• Exercise brief: Your copy of the lines below must match them exactly and contain no images.

□ □ □ □

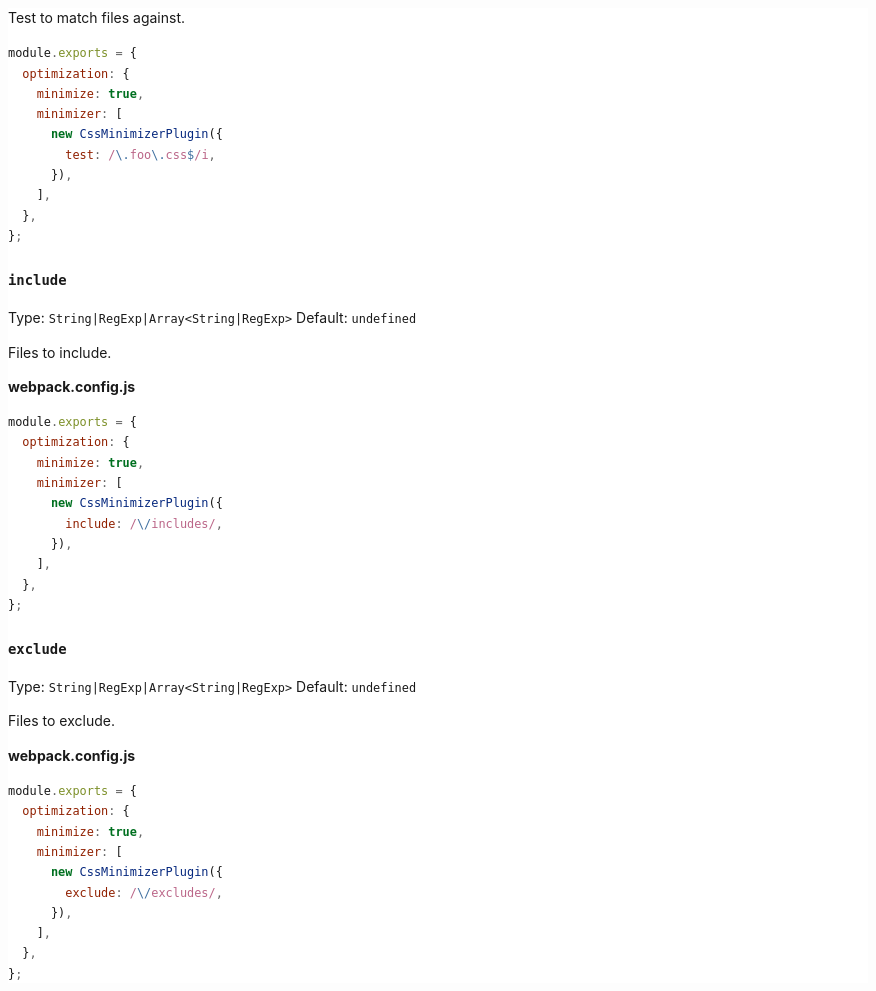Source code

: Test to match files against.

```js
module.exports = {
  optimization: {
    minimize: true,
    minimizer: [
      new CssMinimizerPlugin({
        test: /\.foo\.css$/i,
      }),
    ],
  },
};
```

### `include`

Type: `String|RegExp|Array<String|RegExp>`
Default: `undefined`

Files to include.

**webpack.config.js**

```js
module.exports = {
  optimization: {
    minimize: true,
    minimizer: [
      new CssMinimizerPlugin({
        include: /\/includes/,
      }),
    ],
  },
};
```

### `exclude`

Type: `String|RegExp|Array<String|RegExp>`
Default: `undefined`

Files to exclude.

**webpack.config.js**

```js
module.exports = {
  optimization: {
    minimize: true,
    minimizer: [
      new CssMinimizerPlugin({
        exclude: /\/excludes/,
      }),
    ],
  },
};
```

□ □ □ □

• Solution to the exercise:
Source code

: Test to match files against.

```js
module.exports = {
  optimization: {
    minimize: true,
    minimizer: [
      new CssMinimizerPlugin({
        test: /\.foo\.css$/i,
      }),
    ],
  },
};
```

### `include`

Type: `String|RegExp|Array<String|RegExp>`
Default: `undefined`

Files to include.

**webpack.config.js**

```js
module.exports = {
  optimization: {
    minimize: true,
    minimizer: [
      new CssMinimizerPlugin({
        include: /\/includes/,
      }),
    ],
  },
};
```

### `exclude`

Type: `String|RegExp|Array<String|RegExp>`
Default: `undefined`

Files to exclude.

**webpack.config.js**

```js
module.exports = {
  optimization: {
    minimize: true,
    minimizer: [
      new CssMinimizerPlugin({
        exclude: /\/excludes/,
      }),
    ],
  },
};
```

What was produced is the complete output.